ARTIKEL:
++++

Shoplifters

Shoplifters

JAP 2018; Regie: Hirokazu Kore-eda; Drehbuch: Hirokazu Kore-eda; Kamera: Ryûto Kondô; Musik: Haruomi Hosono; Schnitt: Hirokazu Kore-eda; Darsteller: Lily Franky, Jyo Kairi, Sasaki Miyu, Ando Sakura, Kiki Kilin, Matsuoka Mayu; Länge: 121 Minuten

Trailer


Inhalt

Osamu und sein Sohn Shota gehören zu einer ganz besonderen Patchworkfamilie, deren Mitglieder durch Gelegenheitsarbeiten und kleine Ladendiebstähle ihren bescheidenen Lebensunterhalt bestreiten müssen. Als sie auch noch ein kleines, halb erfrorenes und verwahrlostes Mädchen in ihre Familie aufnehmen, sind – nach anfänglichen Bedenken – schnell alle begeistert von der kleinen Yuri. Das Kind wird so behandelt, als hätte es schon immer zur Familie gehört. Am Rande der Millionenmetropole Tokio lebt die bunte Truppe in ihrem vollgestopften Häuschen in der Umgebung anonymer Wohnblöcke glücklich zusammen. Bis zu jenem Tag, an dem ein überraschender Vorfall gut geschützte Familiengeheimnisse enthüllt.

++++

BEREITGESTELLTE DATEN:
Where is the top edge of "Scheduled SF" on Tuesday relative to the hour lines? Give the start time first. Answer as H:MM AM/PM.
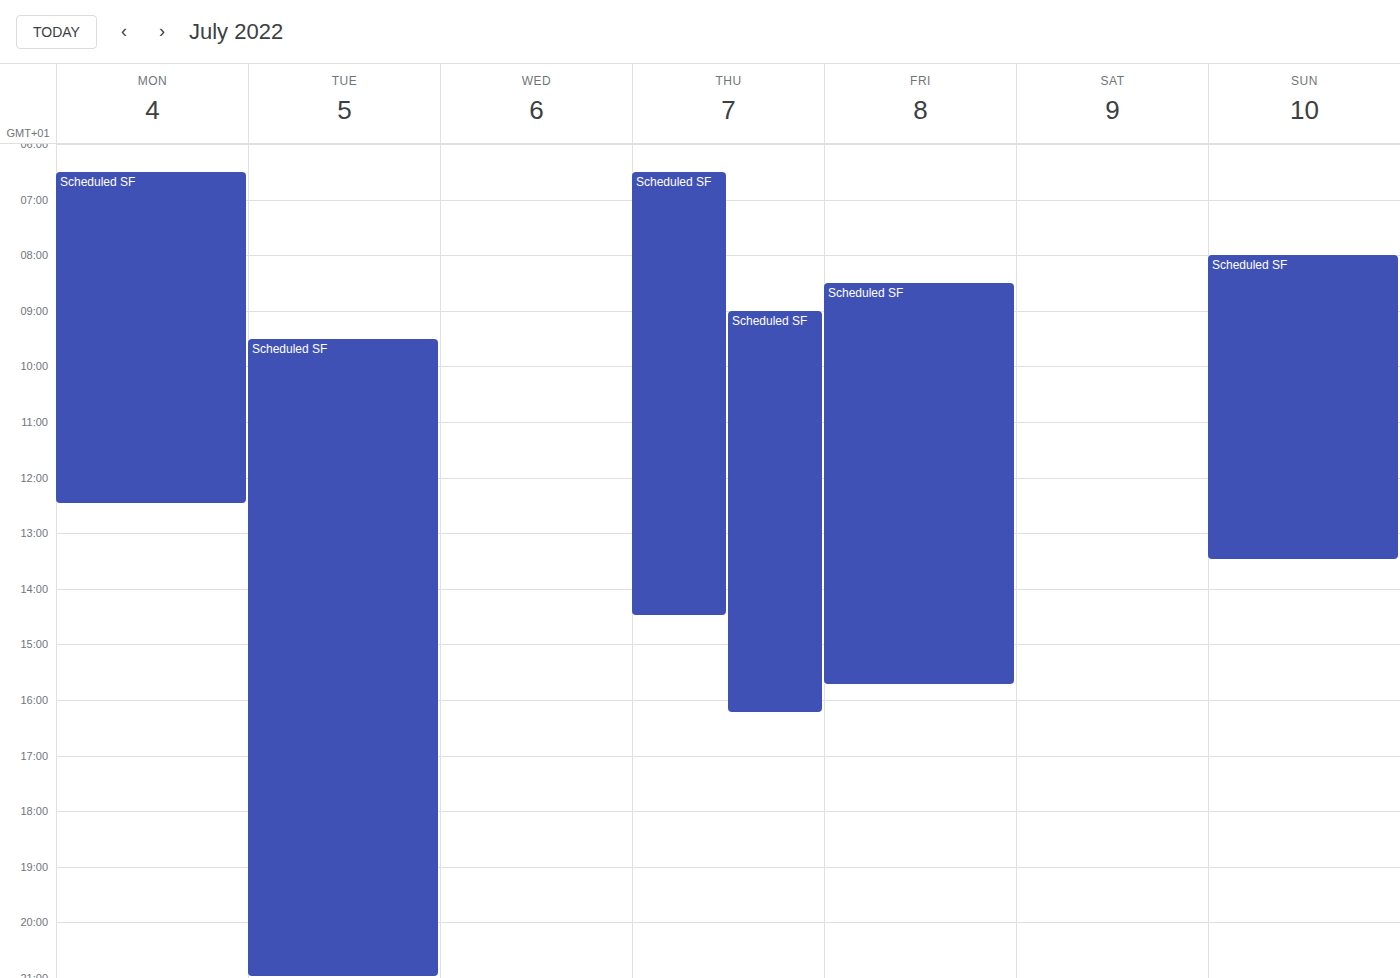
9:30 AM -- halfway between the 9 AM and 10 AM lines.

++++

IHRE AUFGABE:
Geben Sie den Artikel zum Film „Shoplifters“ vollständig und Wort für Wort wieder.

ANTWORT:
Shoplifters

Shoplifters

JAP 2018; Regie: Hirokazu Kore-eda; Drehbuch: Hirokazu Kore-eda; Kamera: Ryûto Kondô; Musik: Haruomi Hosono; Schnitt: Hirokazu Kore-eda; Darsteller: Lily Franky, Jyo Kairi, Sasaki Miyu, Ando Sakura, Kiki Kilin, Matsuoka Mayu; Länge: 121 Minuten

Trailer


Inhalt

Osamu und sein Sohn Shota gehören zu einer ganz besonderen Patchworkfamilie, deren Mitglieder durch Gelegenheitsarbeiten und kleine Ladendiebstähle ihren bescheidenen Lebensunterhalt bestreiten müssen. Als sie auch noch ein kleines, halb erfrorenes und verwahrlostes Mädchen in ihre Familie aufnehmen, sind – nach anfänglichen Bedenken – schnell alle begeistert von der kleinen Yuri. Das Kind wird so behandelt, als hätte es schon immer zur Familie gehört. Am Rande der Millionenmetropole Tokio lebt die bunte Truppe in ihrem vollgestopften Häuschen in der Umgebung anonymer Wohnblöcke glücklich zusammen. Bis zu jenem Tag, an dem ein überraschender Vorfall gut geschützte Familiengeheimnisse enthüllt.